Although ubiquitous in modern vehicles, Controller Area Networks (CANs) lack basic security properties and are easily exploitable. A rapidly growing field of CAN security research has emerged that seeks to detect intrusions on CANs. Producing vehicular CAN data with a variety of intrusions is out of reach for most researchers as it requires expensive assets and expertise. To assist researchers, we present the first comprehensive guide to the existing open CAN intrusion datasets, including a quality analysis of each dataset and an enumeration of each's benefits, drawbacks, and suggested use case. Current public CAN IDS datasets are limited to real fabrication (simple message injection) attacks and simulated attacks often in synthetic data, which lack fidelity. In general, the physical effects of attacks on the vehicle are not verified in the available datasets. Only one dataset provides signal-translated data but not a corresponding raw binary version. Overall, the available data pigeon-holes CAN IDS works into testing on limited, often inappropriate data (usually with attacks that are too easily detectable to truly test the method), and this lack data has stymied comparability and reproducibility of results. As our primary contribution, we present the ROAD (Real ORNL Automotive Dynamometer) CAN Intrusion Dataset, consisting of over 3.5 hours of one vehicle's CAN data. ROAD contains ambient data recorded during a diverse set of activities, and attacks of increasing stealth with multiple variants and instances of real fuzzing, fabrication, and unique advanced attacks, as well as simulated masquerade attacks. To facilitate benchmarking CAN IDS methods that require signal-translated inputs, we also provide the signal time series format for many of the CAN captures. Our contributions aim to facilitate appropriate benchmarking and needed comparability in the CAN IDS field.

Paper Structure

This paper contains 27 sections, 1 equation, 5 figures, 6 tables.

Figures (5)

  • Figure 1: Papers published in peer reviewed journals based on: a) yearly trend of CAN IDS research and b) frequency of of CAN IDS category; 1) frequency/timing-based, 2) payload-based, 3) signal-based, 4) physical side-channel, and 5) other.
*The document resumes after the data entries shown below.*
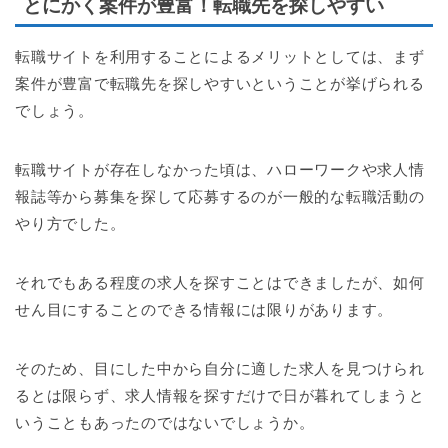
とにかく案件が豊富！転職先を探しやすい
転職サイトを利用することによるメリットとしては、まず
案件が豊富で転職先を探しやすいということが挙げられる
でしょう。
転職サイトが存在しなかった頃は、ハローワークや求人情
報誌等から募集を探して応募するのが一般的な転職活動の
やり方でした。
それでもある程度の求人を探すことはできましたが、如何
せん目にすることのできる情報には限りがあります。
そのため、目にした中から自分に適した求人を見つけられ
るとは限らず、求人情報を探すだけで日が暮れてしまうと
いうこともあったのではないでしょうか。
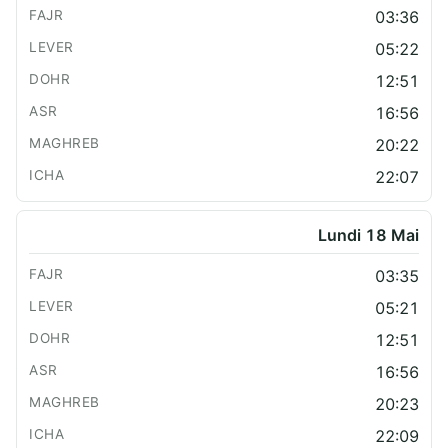
03:36
05:22
12:51
16:56
20:22
22:07
Lundi 18 Mai
03:35
05:21
12:51
16:56
20:23
22:09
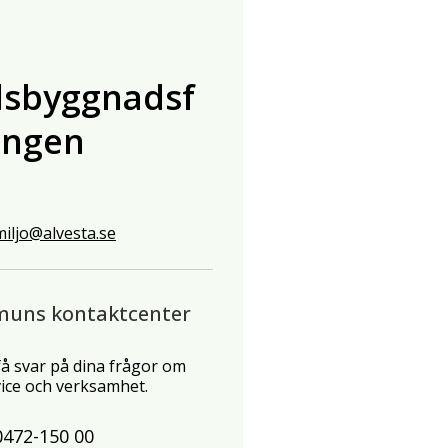
lsbyggnadsf
ingen
iljo@alvesta.se
muns kontaktcenter
 få svar på dina frågor om
ce och verksamhet.
0472-150 00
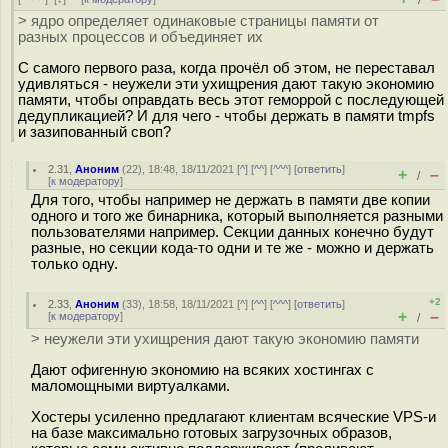
/
> ядро определяет одинаковые страницы памяти от
разных процессов и объединяет их
С самого первого раза, когда прочёл об этом, не переставал
удивляться - неужели эти ухищрения дают такую экономию
памяти, чтобы оправдать весь этот геморрой с последующей
дедупликацией? И для чего - чтобы держать в памяти tmpfs
и зазипованный своп?
2.31
,
Аноним
(
22
), 18:48, 18/11/2021 [
^
] [
^^
] [
^^^
] [
ответить
]
+
–
/
[
к модератору
]
Для того, чтобы например не держать в памяти две копии
одного и того же бинарника, который выполняется разными
пользователями например. Секции данных конечно будут
разные, но секции кода-то одни и те же - можно и держать
только одну.
+2
2.33
,
Аноним
(
33
), 18:58, 18/11/2021 [
^
] [
^^
] [
^^^
] [
ответить
]
+
–
[
к модератору
]
/
> неужели эти ухищрения дают такую экономию памяти
Дают офигенную экономию на всяких хостингах с
маломощными виртуалками.
Хостеры усиленно предлагают клиентам всяческие VPS-и
на базе максимально готовых загрузочных образов,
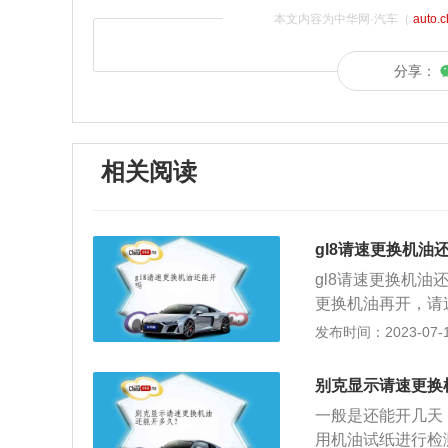
本文内容为中华网·汽车（
auto.
分享：
相关阅读
gl8请速更换机油
gl8请速更换机
更换机油再开，请
命。当机油的油量
发布时间：2023-07-17
压力下降，汽车就
时继续长时间行驶
别克显示请速更换
的剩余量。汽车发
一般是还能开几天
密封防漏、防锈防
用机油试纸进行检
寿命。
  • Figure 2: CAN data frame: The two primary components are the Arbitration ID used for message identification and arbitration (prioritizing messages) and the Data Field, containing up to 8 bytes of message contents.
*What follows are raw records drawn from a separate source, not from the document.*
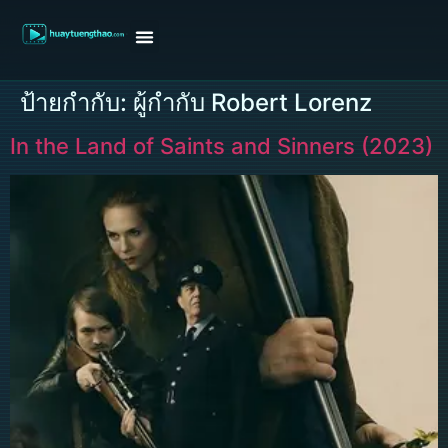
หน้าแรก
ดูหนังฝรั่ง
ดูหนังเกาหลี
ดูหนังจีน
ซีรี่ย์วาย
ติดต่อแอดมิน/ขอหนัง
ป้ายกำกับ:
ผู้กำกับ Robert Lorenz
In the Land of Saints and Sinners (2023)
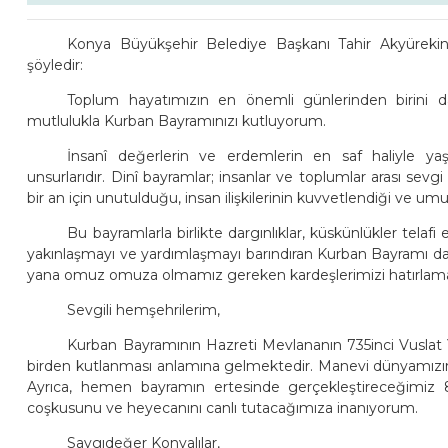
Konya Büyükşehir Belediye Başkanı Tahir Akyürekin
şöyledir:
Toplum hayatımızın en önemli günlerinden birini da
mutlulukla Kurban Bayramınızı kutluyorum.
İnsanî değerlerin ve erdemlerin en saf haliyle yaş
unsurlarıdır. Dinî bayramlar; insanlar ve toplumlar arası sevgi 
bir an için unutulduğu, insan ilişkilerinin kuvvetlendiği ve umu
Bu bayramlarla birlikte dargınlıklar, küskünlükler telafi e
yakınlaşmayı ve yardımlaşmayı barındıran Kurban Bayramı da
yana omuz omuza olmamız gereken kardeşlerimizi hatırlamamız
Sevgili hemşehrilerim,
Kurban Bayramının Hazreti Mevlananın 735inci Vuslat 
birden kutlanması anlamına gelmektedir. Manevi dünyamızın ze
Ayrıca, hemen bayramın ertesinde gerçekleştireceğimiz 8
coşkusunu ve heyecanını canlı tutacağımıza inanıyorum.
Saygıdeğer Konyalılar,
  • Figure 3: The time gap between subsequent messages (all messages on the CAN capture of any ID are included) are plotted over time during fuzzing attacks on four different vehicles, with top three plots from each vehicle in the HCRL Survival Analysis Dataset, and the bottom plot from the ORNL dataset. While the injections (in red) result in a significant disruption in the overall message timings in the HCRL dataset, the fuzzing attack in the ORNL dataset does not, and would therefore be slightly more difficult to detect using a timing-based IDS. This also illustrates that the bus load and overall message frequency distribution varies widely across vehicles.
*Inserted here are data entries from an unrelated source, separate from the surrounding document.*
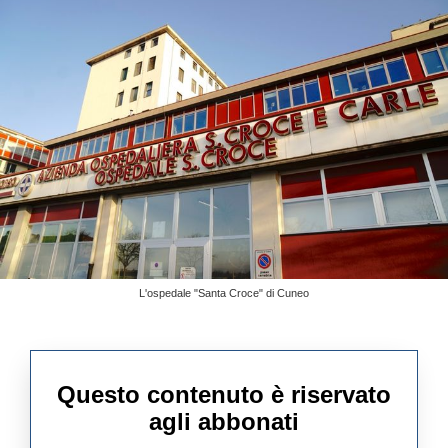
L'ospedale "Santa Croce" di Cuneo
Questo contenuto è riservato
agli abbonati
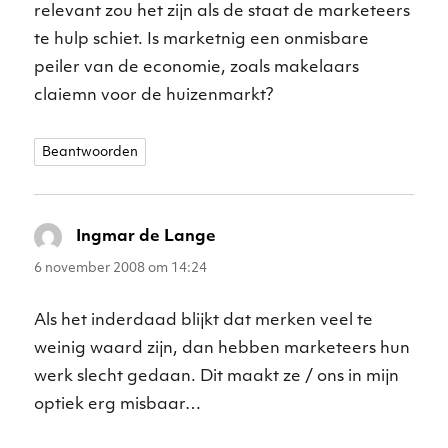
relevant zou het zijn als de staat de marketeers
te hulp schiet. Is marketnig een onmisbare
peiler van de economie, zoals makelaars
claiemn voor de huizenmarkt?
Beantwoorden
Ingmar de Lange
schreef:
6 november 2008 om 14:24
Als het inderdaad blijkt dat merken veel te
weinig waard zijn, dan hebben marketeers hun
werk slecht gedaan. Dit maakt ze / ons in mijn
optiek erg misbaar…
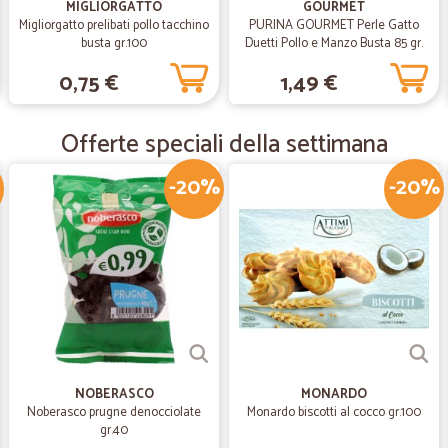
MIGLIORGATTO
GOURMET
Migliorgatto prelibati pollo tacchino
PURINA GOURMET Perle Gatto
busta gr.100
Duetti Pollo e Manzo Busta 85 gr.
—
Ilaria F.
0,75 €
1,49 €
Molto comodo
Molto comodo, peccato per i prezzi u
Offerte speciali della settimana
—
Julie an F.
-20%
-20%
Prodotti buoni
Prodotti buoni. Arrivata dopo 4 gior
NOBERASCO
MONARDO
Noberasco prugne denocciolate
Monardo biscotti al cocco gr.100
gr.40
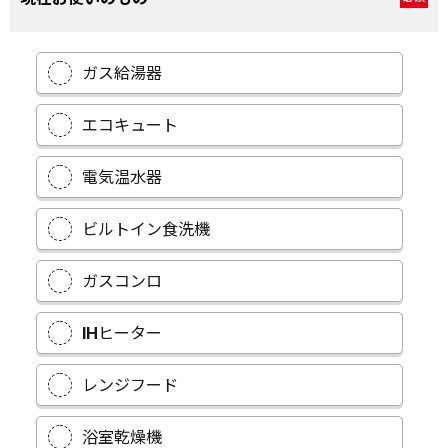
ガス給湯器
エコキュート
電気温水器
ビルトイン食洗機
ガスコンロ
IHヒーター
レンジフード
浴室乾燥機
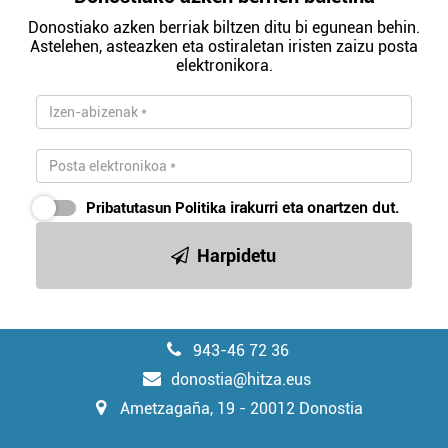
Donostiako azken berriak biltzen ditu bi egunean behin.
Astelehen, asteazken eta ostiraletan iristen zaizu posta
elektronikora.
Pribatutasun Politika
irakurri eta onartzen dut.
Harpidetu
943-46 72 36
donostia@hitza.eus
Ametzagaña, 19 - 20012 Donostia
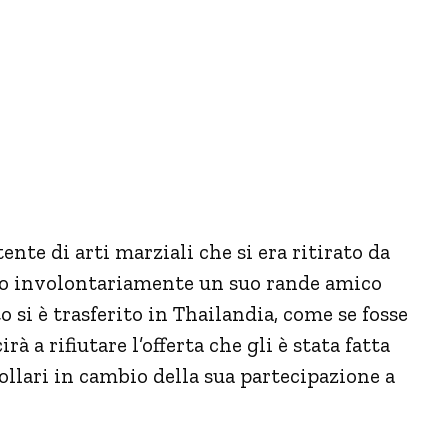
nte di arti marziali che si era ritirato da
iso involontariamente un suo rande amico
si è trasferito in Thailandia, come se fosse
rà a rifiutare l’offerta che gli è stata fatta
llari in cambio della sua partecipazione a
  • Figure 4: HCRL Car Hacking Dataset contains unintentional artifacts of data collection; in particular, in each of the four attack datasets, right after conclusion of the attack, there is a prolonged period during which no messages appear on the bus. This depicts the end of the DoS dataset, starting from the last four injection intervals (red), followed by $\mathtt{\sim}$53s of ambient traffic (blue), and a $\mathtt{\sim}$ 22s transmission gap before ambient message resume again. Note that the first point after messages resume (with a $\Delta t \approx 22.4s$) has been omitted for scale. We hypothesize that this gap is due the CAN bus going into a "stand-by" mode due to inactivity, that is, the vehicle is not being operated and no messages are being injected.
  • Figure 5: Snippet of metadata for two example captures, with an example of ambient (left) and attack (right) entries.